There was another event that I attended in 2010 -- the Women Deliver conference in Washington DC -- which also contributed to my personal and professional growth. The conference and the people present helped me identify and grow my inner strengths, changed my way of expression and thinking, and broadened my ideas. This opportunity alone increased my motivation and innovation, and completely changed my perspective towards not just my own personal empowerment but women’s empowerment in general.
There are a few things I wish someone had told me when I was younger. Never underestimate yourself. Try to find the hidden abilities and skills within you, and you will see big positive changes in your life and the lives of others. Women around the world face so many injustices on a daily basis, and when women come together to show their strength then this world can be most beautiful and peaceful place to live in.
#YoungWomenSay is a collaboration between Say It Forward and The Torchlight Collective in support of International Youth Day (#IYD2016). This campaign features blogs from incredible young women from around the world about their experiences overcoming adversity. Each story shared will spark a $5.00 donation to the Midwives Forward campaign of the Family Care International program of Management Sciences for Health. We invite you to follow Say It Forward on Twitter and follow The Torchlight Collective on Facebook, Twitter and #TheTorchlightCollective.
SANA SOHAIL is the Founding Director of Chanan Development Association (CDA), a national youth-led organization working for the empowerment and rights of youth with a particular focus on women and young girls. CDA works to ensure their meaningful participation in all kinds of decision-making and policy-making processes without discrimination based on gender, age, race, religion, caste etc. in support of a healthy, just, democratic and peaceful society. She started her social activism at the age of 13, when she experienced gender discrimination within her own family. Mental and physical violence on her mother and other women and girls by the men of the family become her motivation to stop discrimination against women from her family and community.

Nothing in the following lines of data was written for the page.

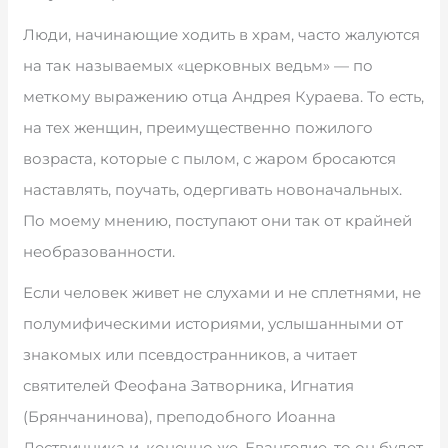
Люди, начинающие ходить в храм, часто жалуются
на так называемых «церковных ведьм» — по
меткому выражению отца Андрея Кураева. То есть,
на тех женщин, преимущественно пожилого
возраста, которые с пылом, с жаром бросаются
наставлять, поучать, одергивать новоначальных.
По моему мнению, поступают они так от крайней
необразованности.
Если человек живет не слухами и не сплетнями, не
полумифическими историями, услышанными от
знакомых или псевдостранников, а читает
святителей Феофана Затворника, Игнатия
(Брянчанинова), преподобного Иоанна
Лествичника и, конечно же, Евангелие, то он будет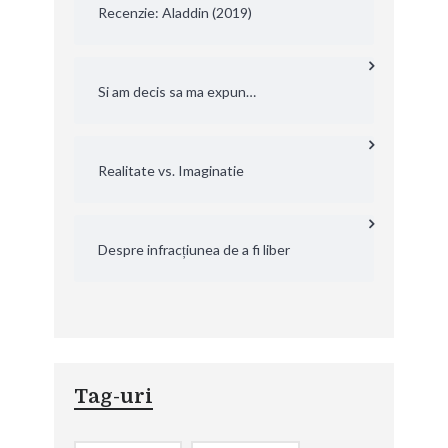
Recenzie: Aladdin (2019)
Si am decis sa ma expun…
Realitate vs. Imaginatie
Despre infracțiunea de a fi liber
Tag-uri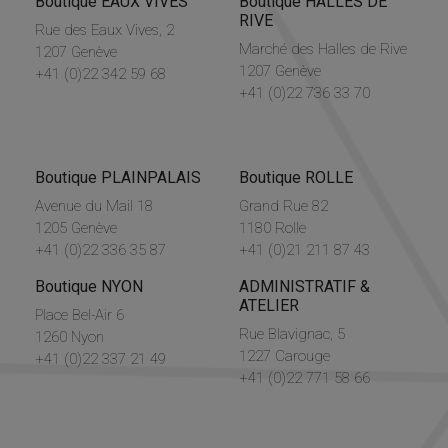
Boutique EAUX VIVES
Boutique HALLES DE
RIVE
Rue des Eaux Vives, 2
Marché des Halles de Rive
1207 Genève
1207 Genève
+41 (0)22 342 59 68
+41 (0)22 736 33 70
Boutique PLAINPALAIS
Boutique ROLLE
Avenue du Mail 18
Grand Rue 82
1205 Genève
1180 Rolle
+41 (0)22 336 35 87
+41 (0)21 211 87 43
Boutique NYON
ADMINISTRATIF &
ATELIER
Place Bel-Air 6
Rue Blavignac, 5
1260 Nyon
1227 Carouge
+41 (0)22 337 21 49
+41 (0)22 771 58 66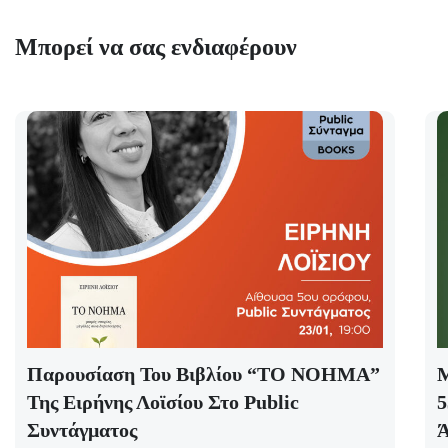
Μπορεί να σας ενδιαφέρουν
Παρουσίαση Του Βιβλίου “ΤΟ ΝΟΗΜΑ”
Μ
Της Ειρήνης Λοϊσίου Στο Public
5
Συντάγματος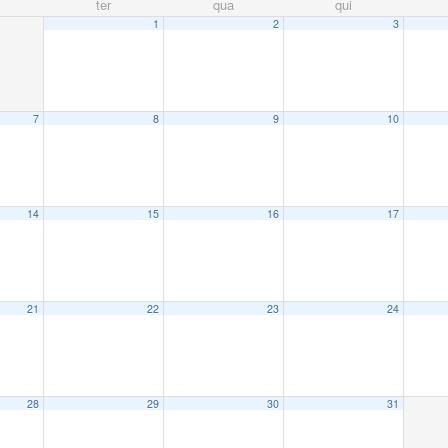
ter
qua
qui
1
2
3
7
8
9
10
14
15
16
17
21
22
23
24
28
29
30
31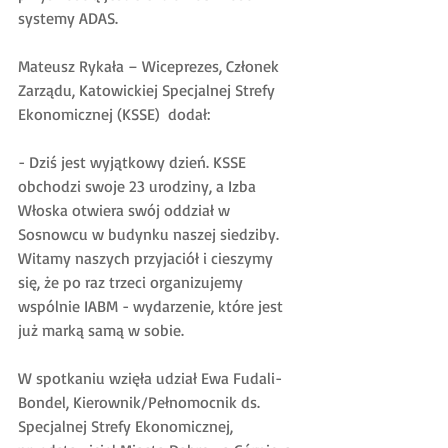
systemy ADAS.
Mateusz Rykała – Wiceprezes, Członek 
Zarządu, Katowickiej Specjalnej Strefy 
Ekonomicznej (KSSE)  dodał:
- Dziś jest wyjątkowy dzień. KSSE 
obchodzi swoje 23 urodziny, a Izba 
Włoska otwiera swój oddział w 
Sosnowcu w budynku naszej siedziby. 
Witamy naszych przyjaciół i cieszymy 
się, że po raz trzeci organizujemy 
wspólnie IABM - wydarzenie, które jest 
już marką samą w sobie.
W spotkaniu wzięła udział Ewa Fudali-
Bondel, Kierownik/Pełnomocnik ds. 
Specjalnej Strefy Ekonomicznej, 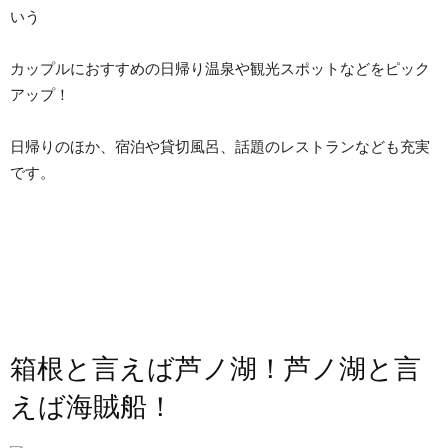
いう
カップルにおすすめの日帰り温泉や観光スポットなどをピック
アップ！
日帰りのほか、宿泊や貸切風呂、話題のレストランなども充実
です。
箱根と言えば芦ノ湖！芦ノ湖と言
えば海賊船！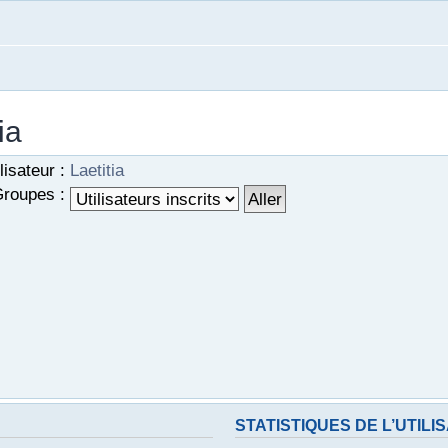
ia
lisateur :
Laetitia
roupes :
STATISTIQUES DE L’UTILI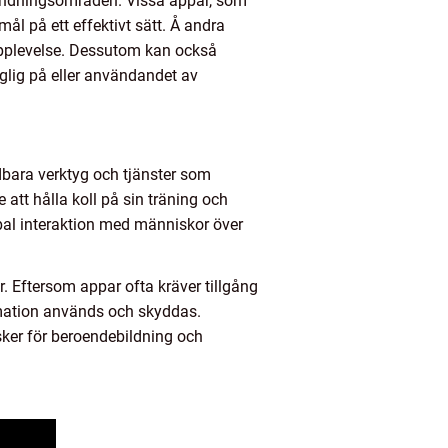
vändningsområden. Vissa appar, som
mål på ett effektivt sätt. Å andra
upplevelse. Dessutom kan också
nglig på eller användandet av
bara verktyg och tjänster som
att hålla koll på sin träning och
bal interaktion med människor över
. Eftersom appar ofta kräver tillgång
ormation används och skyddas.
sker för beroendebildning och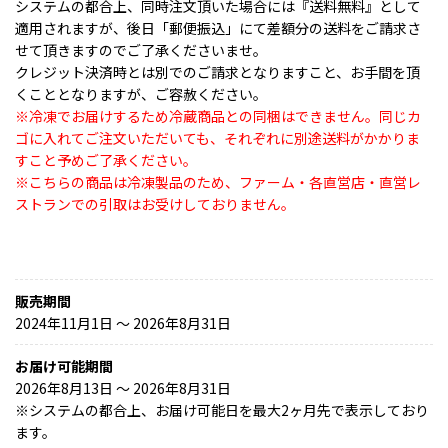
システムの都合上、同時注文頂いた場合には『送料無料』として
適用されますが、後日「郵便振込」にて差額分の送料をご請求さ
せて頂きますのでご了承くださいませ。
クレジット決済時とは別でのご請求となりますこと、お手間を頂
くこととなりますが、ご容赦ください。
※冷凍でお届けするため冷蔵商品との同梱はできません。同じカ
ゴに入れてご注文いただいても、それぞれに別途送料がかかりま
すこと予めご了承ください。
※こちらの商品は冷凍製品のため、ファーム・各直営店・直営レ
ストランでの引取はお受けしておりません。
販売期間
2024年11月1日 〜 2026年8月31日
お届け可能期間
2026年8月13日 ～ 2026年8月31日
※
システムの都合上、お届け可能日を最大2ヶ月先で表示しており
ます。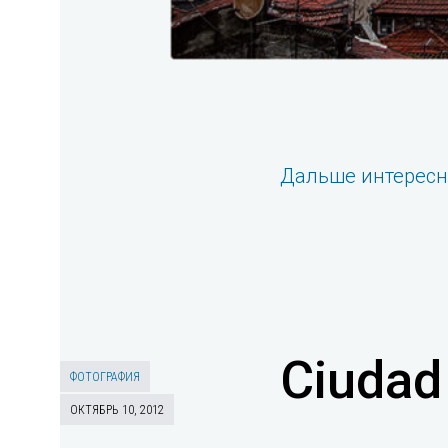
Дальше интерес
Ciudad 
ФОТОГРАФИЯ
ОКТЯБРЬ 10, 2012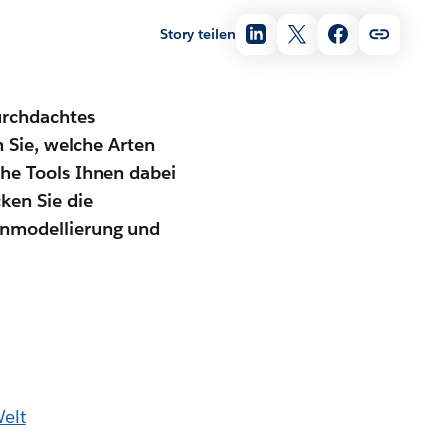
Story teilen
urchdachtes
n Sie, welche Arten
che Tools Ihnen dabei
ken Sie die
enmodellierung und
elt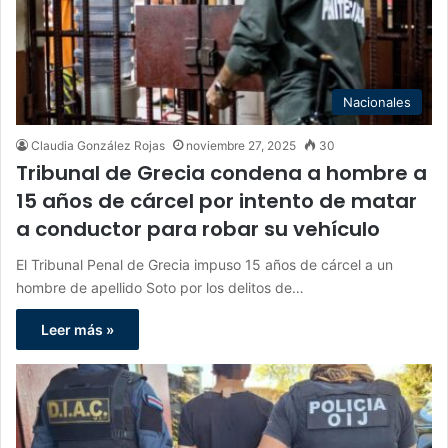
Nacionales
Claudia González Rojas
noviembre 27, 2025
30
Tribunal de Grecia condena a hombre a
15 años de cárcel por intento de matar
a conductor para robar su vehículo
El Tribunal Penal de Grecia impuso 15 años de cárcel a un
hombre de apellido Soto por los delitos de…
Leer más »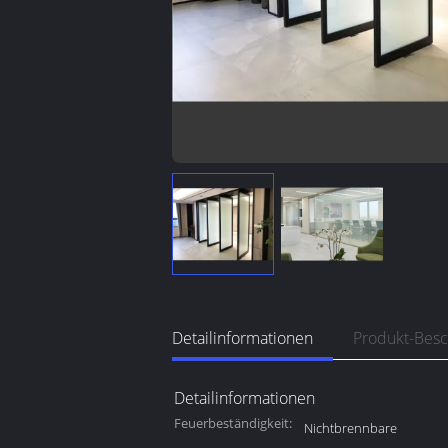
Detailinformationen
Produkt-Bes
Detailinformationen
Feuerbeständigkeit:
Nichtbrennbare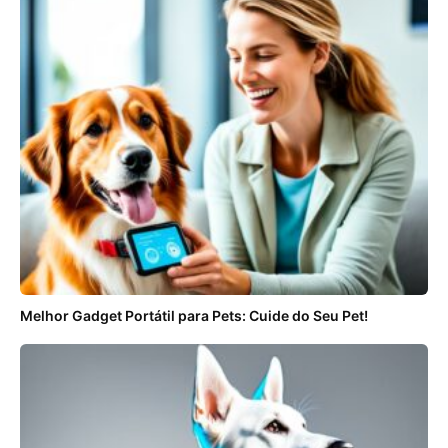
Melhor Gadget Portátil para Pets: Cuide do Seu Pet!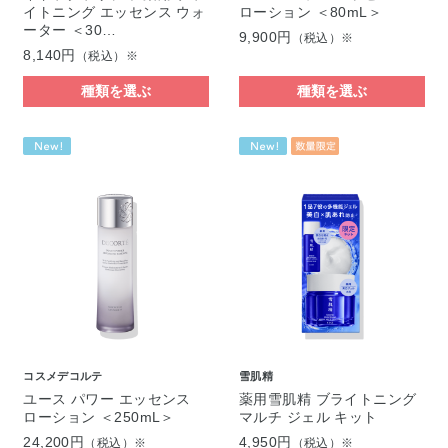
イトニング エッセンス ウォ
ローション ＜80mL＞
ーター ＜30…
9,900円
（税込）※
8,140円
（税込）※
種類を選ぶ
種類を選ぶ
コスメデコルテ
雪肌精
ユース パワー エッセンス
薬用雪肌精 ブライトニング
ローション ＜250mL＞
マルチ ジェル キット
24,200円
4,950円
（税込）※
（税込）※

Now through the platform of CDA, she is engaging, educating and empowering women and girls to explore their hidden potentials and leadership skills to bring about a positive and sustainable change in their own and others’ lives. She has more than 15 years of professional experience in the development sector and has been using community engagement, peer education and interactive/forum theater for raising awareness and advocacy on gender, women rights, youth participation, human rights, peace, gender based violence, child marriages, sexual reproductive health and rights, HIV/AIDS.
She serves as national focal point of Youth Peer Education Network (Y-PEER) in Pakistan and also serving with many networks in support of women’s empowerment, sexuality and counter violent extremism. She was named one of the Women Deliver 100 Young Leaders; she has received inspirational women award 2012; she was named a Fellow of Programme on Women’s Economic, Social, Cultural Rights (PWESCR) 2013; and she has completed a Master’s degree in Political Science.